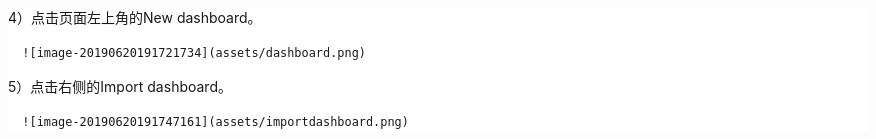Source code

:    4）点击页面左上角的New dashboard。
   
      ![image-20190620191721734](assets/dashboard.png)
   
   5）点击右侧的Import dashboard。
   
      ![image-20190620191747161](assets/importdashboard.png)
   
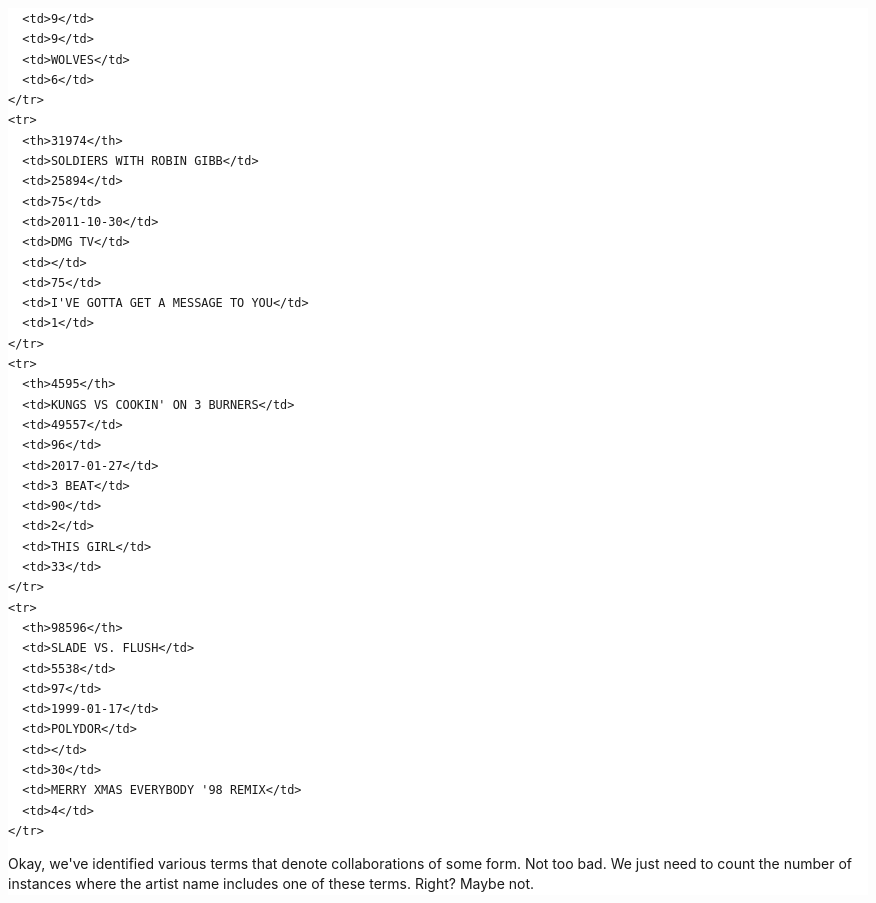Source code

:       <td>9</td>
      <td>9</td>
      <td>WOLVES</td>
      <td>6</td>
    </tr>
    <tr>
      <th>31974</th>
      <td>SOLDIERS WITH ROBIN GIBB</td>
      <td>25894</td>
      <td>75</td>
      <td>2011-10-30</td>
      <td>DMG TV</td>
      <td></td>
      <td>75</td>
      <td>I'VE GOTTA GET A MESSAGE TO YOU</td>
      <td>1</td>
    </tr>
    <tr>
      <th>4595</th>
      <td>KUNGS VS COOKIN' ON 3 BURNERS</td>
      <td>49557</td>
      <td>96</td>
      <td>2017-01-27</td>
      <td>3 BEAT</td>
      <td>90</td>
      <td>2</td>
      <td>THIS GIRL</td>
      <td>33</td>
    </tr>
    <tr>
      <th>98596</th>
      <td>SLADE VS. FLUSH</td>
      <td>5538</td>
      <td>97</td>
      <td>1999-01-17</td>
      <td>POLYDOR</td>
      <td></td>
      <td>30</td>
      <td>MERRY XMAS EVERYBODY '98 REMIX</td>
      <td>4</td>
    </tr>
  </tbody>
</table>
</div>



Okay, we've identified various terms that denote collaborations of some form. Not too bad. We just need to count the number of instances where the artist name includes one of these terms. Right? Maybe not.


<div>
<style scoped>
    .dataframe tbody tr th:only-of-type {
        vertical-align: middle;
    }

Exercise instructions -
Nothing but the lines from the first line of the data through the line with "<th>4595</th>" belongs in the answer, copied exactly and without pictures.

Answer to the exercise -
Source code

:    4）点击页面左上角的New dashboard。
   
      ![image-20190620191721734](assets/dashboard.png)
   
   5）点击右侧的Import dashboard。
   
      ![image-20190620191747161](assets/importdashboard.png)
   
Source code

:       <td>9</td>
      <td>9</td>
      <td>WOLVES</td>
      <td>6</td>
    </tr>
    <tr>
      <th>31974</th>
      <td>SOLDIERS WITH ROBIN GIBB</td>
      <td>25894</td>
      <td>75</td>
      <td>2011-10-30</td>
      <td>DMG TV</td>
      <td></td>
      <td>75</td>
      <td>I'VE GOTTA GET A MESSAGE TO YOU</td>
      <td>1</td>
    </tr>
    <tr>
      <th>4595</th>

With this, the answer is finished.